Results of acinar cell amylase activity assays showed that the isolated pancreatic acinar cells had a low level of basal activation and were sensitive to cerulein stimulation: amylase activity increased gradually with rising cerulein concentration, reached the highest level at 20 nM cerulein, and decreased slightly when the cerulein concentration was 50 nM. The results of the glucose-stimulated insulin secretion assay showed that the isolated islets exhibited a typical and effective insulin secretion response under stimulation with glucose solutions of different concentrations. These results indicate that the acinar cells and islets extracted by this protocol are suitable for subsequent in-vitro experiments.
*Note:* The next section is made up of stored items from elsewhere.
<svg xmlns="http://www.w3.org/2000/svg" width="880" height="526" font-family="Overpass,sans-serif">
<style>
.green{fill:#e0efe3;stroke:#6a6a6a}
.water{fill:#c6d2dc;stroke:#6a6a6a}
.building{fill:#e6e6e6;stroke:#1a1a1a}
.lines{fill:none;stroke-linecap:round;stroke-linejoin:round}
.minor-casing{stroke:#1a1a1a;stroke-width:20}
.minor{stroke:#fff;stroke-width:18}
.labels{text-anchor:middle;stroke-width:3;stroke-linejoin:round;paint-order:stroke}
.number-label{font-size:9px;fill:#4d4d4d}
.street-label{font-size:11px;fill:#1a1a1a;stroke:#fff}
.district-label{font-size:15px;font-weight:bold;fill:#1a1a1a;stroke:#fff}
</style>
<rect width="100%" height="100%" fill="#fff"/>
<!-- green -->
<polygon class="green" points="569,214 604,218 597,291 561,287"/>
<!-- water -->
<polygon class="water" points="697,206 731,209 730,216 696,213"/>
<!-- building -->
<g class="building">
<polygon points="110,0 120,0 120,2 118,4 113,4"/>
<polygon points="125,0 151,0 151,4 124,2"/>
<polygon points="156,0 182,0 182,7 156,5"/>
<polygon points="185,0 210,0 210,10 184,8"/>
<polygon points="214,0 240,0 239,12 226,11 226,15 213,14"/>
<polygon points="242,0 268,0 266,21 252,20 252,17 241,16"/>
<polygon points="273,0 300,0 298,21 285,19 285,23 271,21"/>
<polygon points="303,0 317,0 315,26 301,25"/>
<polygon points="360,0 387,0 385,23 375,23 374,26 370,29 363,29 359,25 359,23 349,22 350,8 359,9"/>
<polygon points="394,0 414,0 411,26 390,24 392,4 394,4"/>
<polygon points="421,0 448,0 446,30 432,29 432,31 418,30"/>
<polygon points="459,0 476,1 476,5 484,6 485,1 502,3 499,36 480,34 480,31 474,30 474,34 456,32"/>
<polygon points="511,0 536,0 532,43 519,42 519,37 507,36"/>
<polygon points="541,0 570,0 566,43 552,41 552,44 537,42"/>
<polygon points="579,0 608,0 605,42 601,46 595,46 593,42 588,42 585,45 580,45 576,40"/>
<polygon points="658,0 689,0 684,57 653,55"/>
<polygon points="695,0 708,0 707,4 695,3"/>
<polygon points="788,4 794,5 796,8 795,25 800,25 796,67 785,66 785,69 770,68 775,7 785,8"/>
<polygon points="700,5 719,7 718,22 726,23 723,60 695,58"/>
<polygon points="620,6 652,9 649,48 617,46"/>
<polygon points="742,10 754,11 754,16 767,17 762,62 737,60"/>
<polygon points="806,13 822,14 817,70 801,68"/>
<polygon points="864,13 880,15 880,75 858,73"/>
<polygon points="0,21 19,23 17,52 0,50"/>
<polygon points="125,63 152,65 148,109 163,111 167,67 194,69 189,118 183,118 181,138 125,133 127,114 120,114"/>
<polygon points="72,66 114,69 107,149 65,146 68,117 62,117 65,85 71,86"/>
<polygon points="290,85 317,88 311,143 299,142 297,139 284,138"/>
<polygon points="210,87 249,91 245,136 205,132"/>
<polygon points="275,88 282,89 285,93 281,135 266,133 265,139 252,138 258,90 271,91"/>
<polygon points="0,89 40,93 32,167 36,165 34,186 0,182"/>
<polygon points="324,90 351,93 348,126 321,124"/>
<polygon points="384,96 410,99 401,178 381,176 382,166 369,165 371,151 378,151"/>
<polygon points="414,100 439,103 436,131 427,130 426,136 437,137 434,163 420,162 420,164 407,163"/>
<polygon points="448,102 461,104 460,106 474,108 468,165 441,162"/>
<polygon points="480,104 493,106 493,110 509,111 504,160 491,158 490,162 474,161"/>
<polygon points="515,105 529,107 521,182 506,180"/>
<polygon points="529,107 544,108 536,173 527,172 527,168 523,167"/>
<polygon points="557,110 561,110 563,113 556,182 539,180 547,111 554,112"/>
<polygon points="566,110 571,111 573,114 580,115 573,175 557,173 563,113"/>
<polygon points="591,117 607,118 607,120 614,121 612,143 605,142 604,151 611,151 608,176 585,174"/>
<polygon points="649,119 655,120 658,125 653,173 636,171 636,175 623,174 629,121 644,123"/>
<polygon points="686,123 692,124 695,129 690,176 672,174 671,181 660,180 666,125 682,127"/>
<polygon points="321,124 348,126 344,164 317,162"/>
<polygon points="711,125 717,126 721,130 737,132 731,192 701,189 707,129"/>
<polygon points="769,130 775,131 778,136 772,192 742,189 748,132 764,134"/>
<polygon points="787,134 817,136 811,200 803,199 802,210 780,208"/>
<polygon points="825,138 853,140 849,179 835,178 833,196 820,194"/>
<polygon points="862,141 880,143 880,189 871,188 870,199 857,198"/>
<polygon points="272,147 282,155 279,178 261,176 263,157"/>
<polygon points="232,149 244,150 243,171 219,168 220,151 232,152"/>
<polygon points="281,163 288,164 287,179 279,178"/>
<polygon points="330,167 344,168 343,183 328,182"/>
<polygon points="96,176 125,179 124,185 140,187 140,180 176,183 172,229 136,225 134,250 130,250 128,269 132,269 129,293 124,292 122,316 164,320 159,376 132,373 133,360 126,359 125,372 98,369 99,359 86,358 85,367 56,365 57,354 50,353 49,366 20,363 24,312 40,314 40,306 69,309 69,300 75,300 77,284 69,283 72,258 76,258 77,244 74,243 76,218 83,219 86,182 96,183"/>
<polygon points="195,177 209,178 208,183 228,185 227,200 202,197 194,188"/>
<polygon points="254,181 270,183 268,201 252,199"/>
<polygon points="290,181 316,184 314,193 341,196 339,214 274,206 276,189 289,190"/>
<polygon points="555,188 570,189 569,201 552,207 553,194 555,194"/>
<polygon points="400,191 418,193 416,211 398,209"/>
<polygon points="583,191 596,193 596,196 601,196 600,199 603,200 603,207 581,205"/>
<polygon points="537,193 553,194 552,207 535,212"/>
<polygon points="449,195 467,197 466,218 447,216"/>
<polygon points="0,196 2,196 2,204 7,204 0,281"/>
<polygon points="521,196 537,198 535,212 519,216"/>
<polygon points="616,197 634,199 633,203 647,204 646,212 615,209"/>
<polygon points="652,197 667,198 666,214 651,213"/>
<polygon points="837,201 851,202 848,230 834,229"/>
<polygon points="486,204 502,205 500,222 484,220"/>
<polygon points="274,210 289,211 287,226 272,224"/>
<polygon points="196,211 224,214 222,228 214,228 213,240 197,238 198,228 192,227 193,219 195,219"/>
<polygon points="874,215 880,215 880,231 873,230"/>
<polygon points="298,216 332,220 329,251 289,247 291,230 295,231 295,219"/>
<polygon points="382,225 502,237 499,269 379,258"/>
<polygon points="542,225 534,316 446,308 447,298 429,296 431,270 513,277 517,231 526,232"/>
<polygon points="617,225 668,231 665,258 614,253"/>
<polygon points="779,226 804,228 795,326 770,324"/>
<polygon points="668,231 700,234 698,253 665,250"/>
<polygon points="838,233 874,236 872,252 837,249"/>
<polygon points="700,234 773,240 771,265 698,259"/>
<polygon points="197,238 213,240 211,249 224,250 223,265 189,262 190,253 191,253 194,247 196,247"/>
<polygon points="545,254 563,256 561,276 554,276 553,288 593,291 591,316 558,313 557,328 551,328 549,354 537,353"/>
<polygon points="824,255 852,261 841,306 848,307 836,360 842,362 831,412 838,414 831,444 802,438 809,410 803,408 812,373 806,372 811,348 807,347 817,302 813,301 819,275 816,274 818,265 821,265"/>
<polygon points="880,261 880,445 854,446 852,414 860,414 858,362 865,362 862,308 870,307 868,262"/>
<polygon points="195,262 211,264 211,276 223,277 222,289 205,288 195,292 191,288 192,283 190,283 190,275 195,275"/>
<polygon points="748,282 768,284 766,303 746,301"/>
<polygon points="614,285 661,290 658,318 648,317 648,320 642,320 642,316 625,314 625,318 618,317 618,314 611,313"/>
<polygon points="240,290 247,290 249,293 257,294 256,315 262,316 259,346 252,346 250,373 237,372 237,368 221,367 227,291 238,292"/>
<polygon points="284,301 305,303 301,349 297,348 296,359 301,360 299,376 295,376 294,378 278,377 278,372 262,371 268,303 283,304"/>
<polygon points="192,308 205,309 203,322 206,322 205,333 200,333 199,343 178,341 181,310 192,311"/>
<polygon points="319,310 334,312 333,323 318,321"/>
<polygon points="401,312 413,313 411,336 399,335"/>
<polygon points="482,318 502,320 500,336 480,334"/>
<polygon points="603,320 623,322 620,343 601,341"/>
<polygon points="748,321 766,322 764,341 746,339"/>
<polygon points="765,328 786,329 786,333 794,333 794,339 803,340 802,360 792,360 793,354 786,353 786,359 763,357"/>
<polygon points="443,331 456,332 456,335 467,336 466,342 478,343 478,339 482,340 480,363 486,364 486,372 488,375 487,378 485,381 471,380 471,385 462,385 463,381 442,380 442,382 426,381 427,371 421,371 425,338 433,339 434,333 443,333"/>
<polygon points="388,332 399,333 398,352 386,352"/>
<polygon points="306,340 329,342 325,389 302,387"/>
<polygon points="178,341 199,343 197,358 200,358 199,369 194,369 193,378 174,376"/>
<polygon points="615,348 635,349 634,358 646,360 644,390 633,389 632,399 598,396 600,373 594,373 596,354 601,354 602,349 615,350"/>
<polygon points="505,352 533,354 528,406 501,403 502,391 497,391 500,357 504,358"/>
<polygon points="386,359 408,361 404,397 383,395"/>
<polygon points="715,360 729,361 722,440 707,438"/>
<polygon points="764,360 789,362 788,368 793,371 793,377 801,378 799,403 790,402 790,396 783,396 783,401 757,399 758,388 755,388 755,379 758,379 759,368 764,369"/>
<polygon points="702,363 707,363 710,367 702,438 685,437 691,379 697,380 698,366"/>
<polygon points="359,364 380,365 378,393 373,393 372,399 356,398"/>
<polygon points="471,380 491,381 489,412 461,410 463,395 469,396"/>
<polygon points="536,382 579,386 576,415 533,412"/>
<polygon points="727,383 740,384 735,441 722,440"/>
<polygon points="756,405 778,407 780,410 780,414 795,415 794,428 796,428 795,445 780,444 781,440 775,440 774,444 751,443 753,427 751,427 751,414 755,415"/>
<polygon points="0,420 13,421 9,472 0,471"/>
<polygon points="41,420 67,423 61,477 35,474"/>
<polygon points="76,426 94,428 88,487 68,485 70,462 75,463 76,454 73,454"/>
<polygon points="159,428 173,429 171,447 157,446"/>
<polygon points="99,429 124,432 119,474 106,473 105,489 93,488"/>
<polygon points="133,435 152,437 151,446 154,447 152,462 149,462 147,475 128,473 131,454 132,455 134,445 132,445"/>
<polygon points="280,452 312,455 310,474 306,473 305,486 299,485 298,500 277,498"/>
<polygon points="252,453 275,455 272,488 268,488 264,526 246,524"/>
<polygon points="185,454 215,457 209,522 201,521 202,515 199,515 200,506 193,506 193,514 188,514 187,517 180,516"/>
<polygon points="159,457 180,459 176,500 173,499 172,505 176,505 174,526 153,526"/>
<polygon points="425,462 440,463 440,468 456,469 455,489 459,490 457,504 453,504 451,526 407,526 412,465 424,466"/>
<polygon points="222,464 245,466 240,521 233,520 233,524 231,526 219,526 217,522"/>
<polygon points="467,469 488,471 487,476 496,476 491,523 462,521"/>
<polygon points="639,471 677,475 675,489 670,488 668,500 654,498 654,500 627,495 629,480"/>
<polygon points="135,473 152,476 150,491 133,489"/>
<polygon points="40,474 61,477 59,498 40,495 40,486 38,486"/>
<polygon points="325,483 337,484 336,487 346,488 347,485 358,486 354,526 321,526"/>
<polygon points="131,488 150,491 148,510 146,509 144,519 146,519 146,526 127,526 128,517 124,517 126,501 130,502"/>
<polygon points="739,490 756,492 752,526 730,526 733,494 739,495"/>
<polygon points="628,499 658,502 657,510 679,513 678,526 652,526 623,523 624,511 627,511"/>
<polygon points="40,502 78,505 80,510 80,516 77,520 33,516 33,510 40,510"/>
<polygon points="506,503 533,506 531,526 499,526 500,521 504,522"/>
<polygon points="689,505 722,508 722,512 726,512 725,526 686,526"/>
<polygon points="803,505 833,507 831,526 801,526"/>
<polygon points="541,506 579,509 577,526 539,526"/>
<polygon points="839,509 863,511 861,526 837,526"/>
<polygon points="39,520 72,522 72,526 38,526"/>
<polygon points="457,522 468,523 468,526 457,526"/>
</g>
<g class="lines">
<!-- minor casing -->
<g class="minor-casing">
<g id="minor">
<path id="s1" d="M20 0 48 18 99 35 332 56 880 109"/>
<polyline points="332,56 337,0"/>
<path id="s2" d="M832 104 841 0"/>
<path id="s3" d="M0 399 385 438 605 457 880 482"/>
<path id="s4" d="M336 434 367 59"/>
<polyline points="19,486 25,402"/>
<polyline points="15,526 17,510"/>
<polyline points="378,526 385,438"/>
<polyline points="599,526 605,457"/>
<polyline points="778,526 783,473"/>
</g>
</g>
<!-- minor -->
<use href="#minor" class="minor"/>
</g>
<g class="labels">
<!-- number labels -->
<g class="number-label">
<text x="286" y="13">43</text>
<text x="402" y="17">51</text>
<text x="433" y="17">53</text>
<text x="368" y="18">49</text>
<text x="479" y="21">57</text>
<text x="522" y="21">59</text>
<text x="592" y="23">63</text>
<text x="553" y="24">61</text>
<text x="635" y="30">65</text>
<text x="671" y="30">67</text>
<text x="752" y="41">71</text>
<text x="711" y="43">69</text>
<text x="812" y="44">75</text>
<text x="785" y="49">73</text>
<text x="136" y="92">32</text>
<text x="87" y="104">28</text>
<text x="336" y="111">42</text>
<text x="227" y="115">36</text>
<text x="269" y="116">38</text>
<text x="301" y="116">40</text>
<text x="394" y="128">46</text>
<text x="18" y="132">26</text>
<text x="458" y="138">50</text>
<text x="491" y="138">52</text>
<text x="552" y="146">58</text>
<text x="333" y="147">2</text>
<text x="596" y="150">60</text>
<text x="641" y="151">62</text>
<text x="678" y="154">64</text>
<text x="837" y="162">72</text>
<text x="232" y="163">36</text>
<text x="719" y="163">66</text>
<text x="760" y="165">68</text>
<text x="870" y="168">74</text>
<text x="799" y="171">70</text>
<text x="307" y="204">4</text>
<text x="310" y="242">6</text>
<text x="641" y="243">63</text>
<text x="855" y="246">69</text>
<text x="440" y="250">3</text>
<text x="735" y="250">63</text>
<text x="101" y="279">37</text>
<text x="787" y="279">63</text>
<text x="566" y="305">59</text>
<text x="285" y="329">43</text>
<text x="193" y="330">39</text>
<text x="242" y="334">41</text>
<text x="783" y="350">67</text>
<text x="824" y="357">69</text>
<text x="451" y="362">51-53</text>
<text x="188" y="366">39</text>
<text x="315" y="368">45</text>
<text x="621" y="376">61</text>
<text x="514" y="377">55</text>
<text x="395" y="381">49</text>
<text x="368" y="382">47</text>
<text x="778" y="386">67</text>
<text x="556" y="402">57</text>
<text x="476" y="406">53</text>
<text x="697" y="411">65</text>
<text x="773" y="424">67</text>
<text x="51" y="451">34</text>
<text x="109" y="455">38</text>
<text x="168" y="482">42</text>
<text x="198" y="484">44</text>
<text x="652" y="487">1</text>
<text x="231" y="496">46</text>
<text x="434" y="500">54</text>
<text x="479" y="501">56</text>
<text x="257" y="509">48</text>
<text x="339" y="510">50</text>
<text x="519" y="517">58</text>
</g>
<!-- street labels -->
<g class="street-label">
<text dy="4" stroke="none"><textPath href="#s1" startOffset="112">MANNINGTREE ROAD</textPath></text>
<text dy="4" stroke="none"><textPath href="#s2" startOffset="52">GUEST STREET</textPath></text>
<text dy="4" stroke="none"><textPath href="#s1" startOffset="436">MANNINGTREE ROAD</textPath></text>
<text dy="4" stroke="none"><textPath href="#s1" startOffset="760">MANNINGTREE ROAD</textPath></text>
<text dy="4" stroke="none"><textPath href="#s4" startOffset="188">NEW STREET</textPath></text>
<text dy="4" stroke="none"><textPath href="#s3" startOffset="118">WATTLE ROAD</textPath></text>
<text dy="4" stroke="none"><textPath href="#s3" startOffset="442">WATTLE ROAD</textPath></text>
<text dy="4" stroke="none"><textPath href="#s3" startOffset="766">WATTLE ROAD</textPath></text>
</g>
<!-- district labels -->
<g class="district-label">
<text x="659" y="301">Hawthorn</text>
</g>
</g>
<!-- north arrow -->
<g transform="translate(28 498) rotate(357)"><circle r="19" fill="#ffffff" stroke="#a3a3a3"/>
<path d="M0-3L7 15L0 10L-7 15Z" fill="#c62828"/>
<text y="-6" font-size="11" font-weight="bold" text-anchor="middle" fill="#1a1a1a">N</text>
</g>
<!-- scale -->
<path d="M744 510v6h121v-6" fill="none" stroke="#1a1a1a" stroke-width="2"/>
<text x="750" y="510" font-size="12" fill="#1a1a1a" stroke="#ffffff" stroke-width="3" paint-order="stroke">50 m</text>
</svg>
The islet and acinar cell isolation procedure of this experimental protocol is easy to operate. Experimental results show that the islets and acinar cells isolated via this protocol exhibit excellent quantity and viability. Additionally, multiple members of our team have validated this protocol using multiple mice; the validation results indicate that it has good reproducibility, reliable data, and minimal fluctuations in cell yield. However, this protocol also has certain limitations. Although it has low dependence on the operator's technical skills, it still requires the operator to have basic mouse anatomy knowledge to completely dissect the mouse pancreas-this is a prerequisite for the entire isolation process. If isolating pancreatic tissues from multiple mice simultaneously, the amount of collagenase P solution and other reagents must be adjusted accordingly. Additionally, simultaneous isolation from more than two mice is not recommended: the time difference between processing pancreatic tissues of different mice during dissection, perfusion, and mincing will affect the contact time between pancreatic tissue and collagenase P, thereby impairing the efficiency and viability of cell isolation. Thus, its large-scale application may be limited. Furthermore, this protocol has not been validated in rats. If isolating islets and acinar cells from rats, the dosage of some reagents and the digestion time may need further adjustment.
In conclusion, this experimental protocol provides a simple and rapid method for the simultaneous isolation of primary mouse islets and primary pancreatic acinar cells. It is more suitable for inexperienced researchers to perform islet and acinar cell isolation, while also offering a practical experimental framework for in-vitro studies on pancreatic exocrine-endocrine interactions.